The right of the people to be secure in their persons, houses, papers, and effects, against unreasonable searches and seizures, shall not be violated, and no warrants shall issue, but upon probable cause, supported by oath or affirmation, and particularly describing the place to be searched, and the persons or things to be seized.
Proposed 1789, ratified 1791 as a bulk ratification of the first ten amendments, the original ten amendments, the Bill of Rights known as the peoples rights.
There are two clause:
Clause 1: Unreasonable searches and seizures (The Reasonableness Clause)
Clause 2: Warrant (Warrant Clause)
While James Madison is sighted as the author of the first draft, it is John Adams version, and his arguments for, that has resulted in its final wording.
The 4th amendment was applied to the states in a ruling by the Court in Mapp v.

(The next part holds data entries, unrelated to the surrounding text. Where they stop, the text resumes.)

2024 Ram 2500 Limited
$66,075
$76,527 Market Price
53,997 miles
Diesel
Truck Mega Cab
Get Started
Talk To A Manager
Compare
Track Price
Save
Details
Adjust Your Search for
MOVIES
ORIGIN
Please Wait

Ohio (1961). Although the 14th amendment has been used by the Court to assert that the Bill of Rights applied to the states.

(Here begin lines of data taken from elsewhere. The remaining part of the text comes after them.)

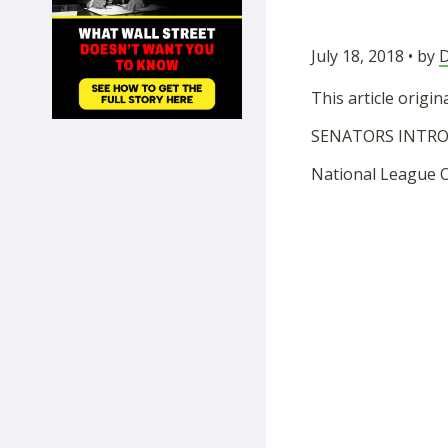
SHOP
July 18, 2018 • by
D
This article origi
SENATORS INTRO
National League Of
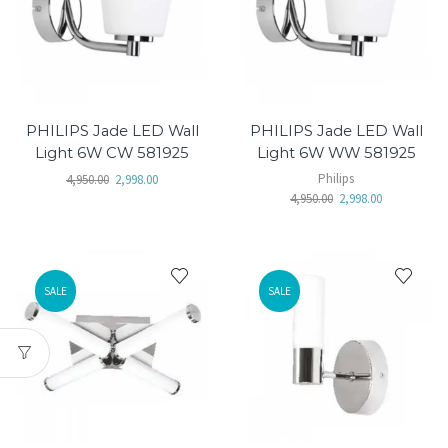
PHILIPS Jade LED Wall
PHILIPS Jade LED Wall
Light 6W CW 581925
Light 6W WW 581925
Philips
4,950.00
2,998.00
4,950.00
2,998.00
SALE
SALE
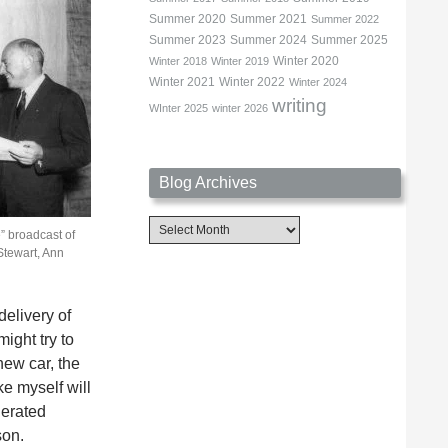
Summer 2020
Summer 2021
Summer 2022
Summer 2023
Summer 2024
Summer 2025
Winter 2020
Winter 2018
Winter 2019
Winter 2021
Winter 2022
Winter 2024
writing
WInter 2025
winter 2026
Blog Archives
Blog
” broadcast of
Archives
Stewart, Ann
elivery of
ight try to
new car, the
e myself will
nerated
son.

The 4th amendment is enforced by the exclusionary rule, established by Weeks v. United States (1914).
To understand the 4th amendment and finding of its way into the Bill of Rights the following are two sources: Writs of Assistance Case and The Framers’ Intent: John Adams, His Era, and the Fourth Amendment.

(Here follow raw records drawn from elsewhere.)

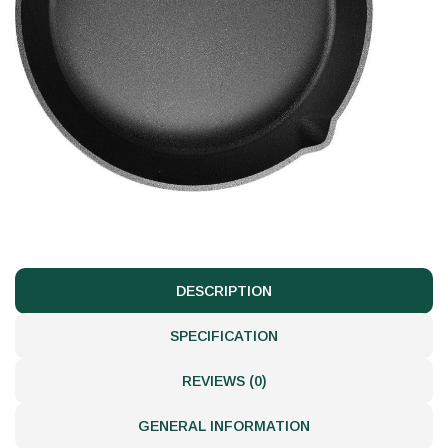
DESCRIPTION
SPECIFICATION
REVIEWS (0)
GENERAL INFORMATION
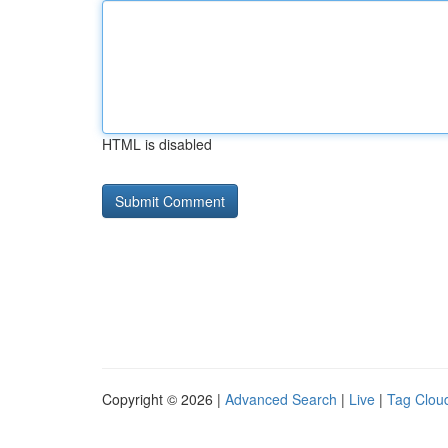
HTML is disabled
Copyright © 2026 |
Advanced Search
|
Live
|
Tag Clou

As Thomas K. Clancy wrote in The Framers’ Intent, “The amendment contains two grammatically independent clauses joined by the conjunction “and.” The first clause is called the Reasonableness Clause and merely specifies, without elaboration, that all searches and seizures must be reasonable. The second clause, commonly called the Warrant Clause, requires that warrants be under oath or affirmation, that the places to be searched and the persons and things to be seized must be particularly described, and that the intrusion be supported by probable cause.”